Figure 2. 14-inch guided wave inspection collar. Individual transducer modules can be seen on the right side of the collar in the picture. Modules are mounted in a pneumatic bladder covered by a steel sleeve. Inflating the bladder applies uniform pressure on the transducers. There are 120 transducers in the collar shown.

Figure 3. Large isolated pits in front of a weld. See Figure 6 showing signal response from this area – 7 to 9 feet.

Figure 4. Severely corroded area approximately 3 feet in length with numerous isolated pits and areas of general corrosion. Included in the section was a very larger isolated pit (marked by arrow at top right). See Figure 6 showing signal response from this area – 14 to 18 feet.

Figure 5. Isolated pitting and general corrosion 360º around the pipe and on either side of the weld. Yellow paint indicates area identified by GWUT; red spots were from smart pig data and were marked where they exceeded 50% of nominal wall. See Figure 7 showing signal response from this area – 16 to 17 feet.

Figure 6. Signal response data corresponding to Figures 3 and 4. Signal marked at “B” represents the two large pits seen in the left-center of the picture. The weld signal follows as marked at 8.6’and is visible on the lower left side of the picture. Signals designated “C” & “D” above corresponds to Figure 4. The general area of corrosion between 15 and 17 feet is indicated @ “C” while the large isolate pit @ 16.3” aligns with “D”. The long axial extent of this area can be seen in the wave form along and apparent masking of signals due to the axial alignment of the area.

Figure 7. Signal response data corresponding to Figure 5. Signal marked at “E” represents the weld. Note amplitude of red and blue (flexural) signals under the weld signal below “E”. These represent the pitting condition that was present around the weld. Numerous pits were > 50% through wall as indicated in Figure 5. Flexural signals close to or associated with a weld can be difficult to characterize.

Figure 8. GWUT Tool position set-up for inspection of a cased road crossing. Casing end-seal has been removed.

Figure 9. Surface corrosion delineates areas where coating has seperated from the pipe. Good coating adhesive is represented by black areas remaining after stripping the coating material. Areas such as this indicating water migrating under the coating correlated with many of the signal anomalies.

Figure 10. Dis-bond and minor surface corrosion over 180º between 40’ and 41’. Similar areas corresponding to anomalies I, J & K (Figure 12) from Location 4 were noted between 35’ and 39’. The weld is visible just before the 41’ mark and corresponds to the typical weld signal @ “L” in Figure 12.

Figure 11. 18 to 21+ feet from datum @ Location 1 showing weld just past 20’ and bare pipe on either side of the weld. Signal responses for the coating transition to bare pipe were present but at low amplitude from Location 1. From Location 2 the transition from bare pipe to factory wrap coating @ 34’ (yellow band – right center) corresponds to the arrow marking an undesignated signal peak in Figure 13. Note coating patches missing lower left on pipe. Signal trace data representing this area is shown in Figure 13.

Figure 12. Signals trace data corresponding to Figure 10. Area of interest is @ “L” (41’) showing signal response from the weld visible in Figure 10. Signals marked I, J & K represented coating dis-bond areas similar to that which can be seen in front of the weld in Figure 10.

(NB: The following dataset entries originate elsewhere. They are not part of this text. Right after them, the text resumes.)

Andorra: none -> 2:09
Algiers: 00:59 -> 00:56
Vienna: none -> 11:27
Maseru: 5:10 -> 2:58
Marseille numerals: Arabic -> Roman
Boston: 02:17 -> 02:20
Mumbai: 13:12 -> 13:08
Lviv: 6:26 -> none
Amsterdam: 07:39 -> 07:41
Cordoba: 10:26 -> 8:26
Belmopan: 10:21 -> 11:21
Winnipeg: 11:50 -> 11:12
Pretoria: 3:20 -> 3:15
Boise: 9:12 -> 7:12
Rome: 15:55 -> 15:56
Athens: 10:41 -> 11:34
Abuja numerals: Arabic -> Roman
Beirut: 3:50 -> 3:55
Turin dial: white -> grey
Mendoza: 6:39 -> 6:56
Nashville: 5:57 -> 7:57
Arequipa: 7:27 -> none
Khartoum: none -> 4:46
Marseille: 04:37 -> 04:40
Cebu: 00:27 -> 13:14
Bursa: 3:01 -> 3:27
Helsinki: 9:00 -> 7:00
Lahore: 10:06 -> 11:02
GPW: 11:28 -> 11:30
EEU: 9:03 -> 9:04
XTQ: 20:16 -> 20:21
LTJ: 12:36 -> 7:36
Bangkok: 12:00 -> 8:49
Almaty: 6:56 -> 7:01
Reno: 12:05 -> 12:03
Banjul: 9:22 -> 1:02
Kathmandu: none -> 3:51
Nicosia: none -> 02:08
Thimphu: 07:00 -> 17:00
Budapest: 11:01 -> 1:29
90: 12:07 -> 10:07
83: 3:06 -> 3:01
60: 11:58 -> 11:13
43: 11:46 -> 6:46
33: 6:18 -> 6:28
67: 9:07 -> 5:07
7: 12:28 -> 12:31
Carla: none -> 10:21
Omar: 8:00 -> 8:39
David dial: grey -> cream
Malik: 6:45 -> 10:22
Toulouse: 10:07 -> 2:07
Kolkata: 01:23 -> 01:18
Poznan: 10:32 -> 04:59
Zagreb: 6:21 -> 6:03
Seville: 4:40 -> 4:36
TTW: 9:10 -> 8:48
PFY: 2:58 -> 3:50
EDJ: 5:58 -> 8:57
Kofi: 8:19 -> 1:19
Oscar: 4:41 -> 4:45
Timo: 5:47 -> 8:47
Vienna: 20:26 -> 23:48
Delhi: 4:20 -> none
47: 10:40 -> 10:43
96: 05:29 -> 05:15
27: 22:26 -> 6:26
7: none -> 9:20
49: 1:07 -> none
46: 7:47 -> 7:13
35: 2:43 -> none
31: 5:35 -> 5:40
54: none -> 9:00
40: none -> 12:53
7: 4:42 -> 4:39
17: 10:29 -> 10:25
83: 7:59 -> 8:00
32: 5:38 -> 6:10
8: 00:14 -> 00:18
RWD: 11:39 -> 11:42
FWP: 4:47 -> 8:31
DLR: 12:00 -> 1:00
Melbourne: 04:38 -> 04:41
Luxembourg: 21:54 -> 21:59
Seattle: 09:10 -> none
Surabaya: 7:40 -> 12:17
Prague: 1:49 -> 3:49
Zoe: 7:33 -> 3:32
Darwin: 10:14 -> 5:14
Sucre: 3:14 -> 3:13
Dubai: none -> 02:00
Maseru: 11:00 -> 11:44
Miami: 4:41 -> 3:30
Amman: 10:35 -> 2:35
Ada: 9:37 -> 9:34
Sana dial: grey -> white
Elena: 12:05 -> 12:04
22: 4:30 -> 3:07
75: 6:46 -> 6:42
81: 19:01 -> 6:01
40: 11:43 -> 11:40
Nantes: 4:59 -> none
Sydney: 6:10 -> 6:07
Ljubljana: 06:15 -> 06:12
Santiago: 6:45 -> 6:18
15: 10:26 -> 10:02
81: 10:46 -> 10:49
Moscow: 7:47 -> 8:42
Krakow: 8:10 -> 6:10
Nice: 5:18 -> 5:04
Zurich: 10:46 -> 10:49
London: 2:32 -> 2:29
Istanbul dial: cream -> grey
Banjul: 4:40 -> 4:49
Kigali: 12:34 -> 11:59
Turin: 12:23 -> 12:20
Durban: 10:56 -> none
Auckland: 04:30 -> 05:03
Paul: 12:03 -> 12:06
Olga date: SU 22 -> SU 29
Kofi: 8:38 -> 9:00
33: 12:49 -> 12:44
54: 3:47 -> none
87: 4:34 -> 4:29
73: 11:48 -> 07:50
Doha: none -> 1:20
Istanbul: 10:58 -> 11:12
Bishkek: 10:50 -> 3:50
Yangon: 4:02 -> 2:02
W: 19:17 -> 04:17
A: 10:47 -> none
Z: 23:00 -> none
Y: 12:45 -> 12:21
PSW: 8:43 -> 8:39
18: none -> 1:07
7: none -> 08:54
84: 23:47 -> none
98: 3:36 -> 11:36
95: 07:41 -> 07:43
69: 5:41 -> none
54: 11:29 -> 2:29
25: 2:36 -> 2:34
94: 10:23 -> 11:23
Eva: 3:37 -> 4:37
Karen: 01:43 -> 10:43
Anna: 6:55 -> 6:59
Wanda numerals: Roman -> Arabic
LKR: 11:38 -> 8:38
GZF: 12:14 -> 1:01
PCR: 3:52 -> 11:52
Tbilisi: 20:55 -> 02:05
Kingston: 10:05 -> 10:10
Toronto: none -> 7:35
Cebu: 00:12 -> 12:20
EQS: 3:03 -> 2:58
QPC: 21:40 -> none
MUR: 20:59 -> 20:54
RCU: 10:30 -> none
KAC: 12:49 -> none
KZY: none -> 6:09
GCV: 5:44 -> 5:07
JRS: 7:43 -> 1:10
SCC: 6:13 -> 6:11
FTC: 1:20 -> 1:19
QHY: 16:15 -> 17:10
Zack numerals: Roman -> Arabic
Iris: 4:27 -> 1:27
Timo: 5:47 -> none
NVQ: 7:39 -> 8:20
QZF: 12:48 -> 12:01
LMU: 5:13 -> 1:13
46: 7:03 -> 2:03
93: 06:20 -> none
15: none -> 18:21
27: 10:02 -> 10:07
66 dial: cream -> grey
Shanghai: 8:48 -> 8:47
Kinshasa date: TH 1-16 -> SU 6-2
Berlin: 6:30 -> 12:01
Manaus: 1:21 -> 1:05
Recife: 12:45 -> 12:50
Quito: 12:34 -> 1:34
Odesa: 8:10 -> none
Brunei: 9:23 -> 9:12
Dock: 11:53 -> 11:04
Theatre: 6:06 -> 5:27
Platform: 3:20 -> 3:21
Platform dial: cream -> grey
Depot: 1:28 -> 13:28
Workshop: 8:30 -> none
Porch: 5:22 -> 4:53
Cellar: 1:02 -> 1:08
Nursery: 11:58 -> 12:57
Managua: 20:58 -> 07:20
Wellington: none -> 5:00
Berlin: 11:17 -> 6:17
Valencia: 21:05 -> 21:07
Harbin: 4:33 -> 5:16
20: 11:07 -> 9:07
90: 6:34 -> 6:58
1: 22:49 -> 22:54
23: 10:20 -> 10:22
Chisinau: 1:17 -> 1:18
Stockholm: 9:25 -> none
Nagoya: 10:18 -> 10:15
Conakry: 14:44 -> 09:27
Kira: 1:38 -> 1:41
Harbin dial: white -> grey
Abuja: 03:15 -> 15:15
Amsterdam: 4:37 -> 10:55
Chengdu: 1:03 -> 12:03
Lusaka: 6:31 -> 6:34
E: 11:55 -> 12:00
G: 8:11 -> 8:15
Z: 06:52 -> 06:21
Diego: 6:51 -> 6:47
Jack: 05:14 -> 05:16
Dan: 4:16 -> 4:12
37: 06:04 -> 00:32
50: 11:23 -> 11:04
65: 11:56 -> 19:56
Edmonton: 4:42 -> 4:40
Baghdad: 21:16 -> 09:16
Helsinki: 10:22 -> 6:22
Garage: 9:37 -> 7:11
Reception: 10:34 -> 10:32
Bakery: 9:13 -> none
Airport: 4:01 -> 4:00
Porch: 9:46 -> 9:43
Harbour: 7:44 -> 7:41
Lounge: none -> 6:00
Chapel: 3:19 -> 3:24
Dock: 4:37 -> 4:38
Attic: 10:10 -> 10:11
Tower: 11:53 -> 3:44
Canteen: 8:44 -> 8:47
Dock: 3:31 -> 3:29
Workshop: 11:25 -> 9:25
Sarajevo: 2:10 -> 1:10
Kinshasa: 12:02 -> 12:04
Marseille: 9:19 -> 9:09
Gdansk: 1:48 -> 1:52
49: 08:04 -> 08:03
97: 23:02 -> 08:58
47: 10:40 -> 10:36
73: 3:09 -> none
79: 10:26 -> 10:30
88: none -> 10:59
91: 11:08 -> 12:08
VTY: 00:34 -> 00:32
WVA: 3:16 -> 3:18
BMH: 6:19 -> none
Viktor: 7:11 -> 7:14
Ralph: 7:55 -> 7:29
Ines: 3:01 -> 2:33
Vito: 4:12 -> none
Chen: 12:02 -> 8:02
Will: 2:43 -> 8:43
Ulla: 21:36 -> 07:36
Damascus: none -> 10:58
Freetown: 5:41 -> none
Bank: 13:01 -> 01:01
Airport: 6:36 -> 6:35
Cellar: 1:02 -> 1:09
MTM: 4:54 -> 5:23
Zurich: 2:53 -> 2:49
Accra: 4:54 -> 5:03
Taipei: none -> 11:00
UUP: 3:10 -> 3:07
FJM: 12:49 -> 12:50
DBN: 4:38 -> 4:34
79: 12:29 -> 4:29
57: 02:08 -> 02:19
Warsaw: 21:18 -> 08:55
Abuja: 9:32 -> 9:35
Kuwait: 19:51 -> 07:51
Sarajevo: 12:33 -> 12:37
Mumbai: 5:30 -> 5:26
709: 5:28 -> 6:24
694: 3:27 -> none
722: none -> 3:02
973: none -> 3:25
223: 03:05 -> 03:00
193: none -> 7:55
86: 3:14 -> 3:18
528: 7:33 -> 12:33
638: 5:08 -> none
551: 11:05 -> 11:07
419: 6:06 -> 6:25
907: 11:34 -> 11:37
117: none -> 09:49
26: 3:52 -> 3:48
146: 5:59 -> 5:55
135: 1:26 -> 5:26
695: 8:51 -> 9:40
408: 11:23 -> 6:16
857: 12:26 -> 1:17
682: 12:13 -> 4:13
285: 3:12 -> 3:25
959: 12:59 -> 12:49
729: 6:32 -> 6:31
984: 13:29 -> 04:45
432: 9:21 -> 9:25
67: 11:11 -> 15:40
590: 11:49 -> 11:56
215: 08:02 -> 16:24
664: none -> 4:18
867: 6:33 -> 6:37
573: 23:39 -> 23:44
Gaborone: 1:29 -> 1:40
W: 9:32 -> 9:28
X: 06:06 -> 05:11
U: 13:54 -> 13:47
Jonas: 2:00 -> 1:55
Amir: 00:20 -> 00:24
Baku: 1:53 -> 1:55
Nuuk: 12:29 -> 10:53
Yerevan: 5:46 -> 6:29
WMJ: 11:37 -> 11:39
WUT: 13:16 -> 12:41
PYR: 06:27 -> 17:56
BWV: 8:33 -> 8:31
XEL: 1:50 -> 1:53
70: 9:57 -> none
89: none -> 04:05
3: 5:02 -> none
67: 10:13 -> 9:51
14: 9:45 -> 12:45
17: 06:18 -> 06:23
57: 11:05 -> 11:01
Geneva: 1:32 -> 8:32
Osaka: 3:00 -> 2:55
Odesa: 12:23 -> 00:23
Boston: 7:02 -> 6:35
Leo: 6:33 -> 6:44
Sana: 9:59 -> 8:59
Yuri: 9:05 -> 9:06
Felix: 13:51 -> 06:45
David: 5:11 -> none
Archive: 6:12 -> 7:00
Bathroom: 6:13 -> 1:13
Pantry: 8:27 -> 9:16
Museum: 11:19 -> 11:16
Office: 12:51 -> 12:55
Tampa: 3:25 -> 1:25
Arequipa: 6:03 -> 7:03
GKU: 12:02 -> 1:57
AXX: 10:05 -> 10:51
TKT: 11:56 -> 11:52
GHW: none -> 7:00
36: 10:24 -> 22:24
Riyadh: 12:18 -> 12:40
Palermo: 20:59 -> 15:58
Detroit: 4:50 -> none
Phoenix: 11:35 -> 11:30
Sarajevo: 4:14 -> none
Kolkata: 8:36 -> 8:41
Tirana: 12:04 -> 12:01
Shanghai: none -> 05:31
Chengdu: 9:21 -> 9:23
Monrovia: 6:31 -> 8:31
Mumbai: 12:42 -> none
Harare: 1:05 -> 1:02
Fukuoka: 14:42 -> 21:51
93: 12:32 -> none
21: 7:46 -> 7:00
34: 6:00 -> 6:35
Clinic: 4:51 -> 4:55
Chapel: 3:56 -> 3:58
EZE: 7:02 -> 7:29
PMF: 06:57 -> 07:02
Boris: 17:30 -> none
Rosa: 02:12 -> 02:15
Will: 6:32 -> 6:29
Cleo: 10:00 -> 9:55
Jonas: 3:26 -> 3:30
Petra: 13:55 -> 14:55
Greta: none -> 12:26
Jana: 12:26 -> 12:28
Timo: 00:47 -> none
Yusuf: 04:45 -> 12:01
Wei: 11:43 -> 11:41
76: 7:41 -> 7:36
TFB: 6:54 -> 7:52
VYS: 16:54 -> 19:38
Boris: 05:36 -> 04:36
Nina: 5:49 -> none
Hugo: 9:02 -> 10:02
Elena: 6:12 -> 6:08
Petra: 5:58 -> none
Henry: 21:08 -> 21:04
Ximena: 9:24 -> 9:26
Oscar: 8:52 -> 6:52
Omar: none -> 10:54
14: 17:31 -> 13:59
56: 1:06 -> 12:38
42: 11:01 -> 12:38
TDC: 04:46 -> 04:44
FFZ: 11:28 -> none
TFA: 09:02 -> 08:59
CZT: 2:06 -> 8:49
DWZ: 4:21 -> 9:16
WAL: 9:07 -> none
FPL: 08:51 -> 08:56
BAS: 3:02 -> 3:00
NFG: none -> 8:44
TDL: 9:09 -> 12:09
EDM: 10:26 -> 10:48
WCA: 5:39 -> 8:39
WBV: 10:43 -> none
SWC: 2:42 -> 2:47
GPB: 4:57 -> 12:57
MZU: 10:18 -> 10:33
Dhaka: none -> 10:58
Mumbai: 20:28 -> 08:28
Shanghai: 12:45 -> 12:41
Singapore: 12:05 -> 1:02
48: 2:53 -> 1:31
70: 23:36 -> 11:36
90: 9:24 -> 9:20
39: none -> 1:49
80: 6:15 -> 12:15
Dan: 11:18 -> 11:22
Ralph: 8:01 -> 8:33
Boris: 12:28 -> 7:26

Figure 13. Signal traces corresponding to Figure 11. Arrow at 31.5’ marks signal from the coated to uncoated pipe marked by the yellow paint band in Figure 11. The weld seen in Figure 11, which was not marked during the inspection, may be associated with this signal response. Signal peaks designated “K” and “L” are thought to be associated with the coating dammage visible to the left of the weld in Figure 11.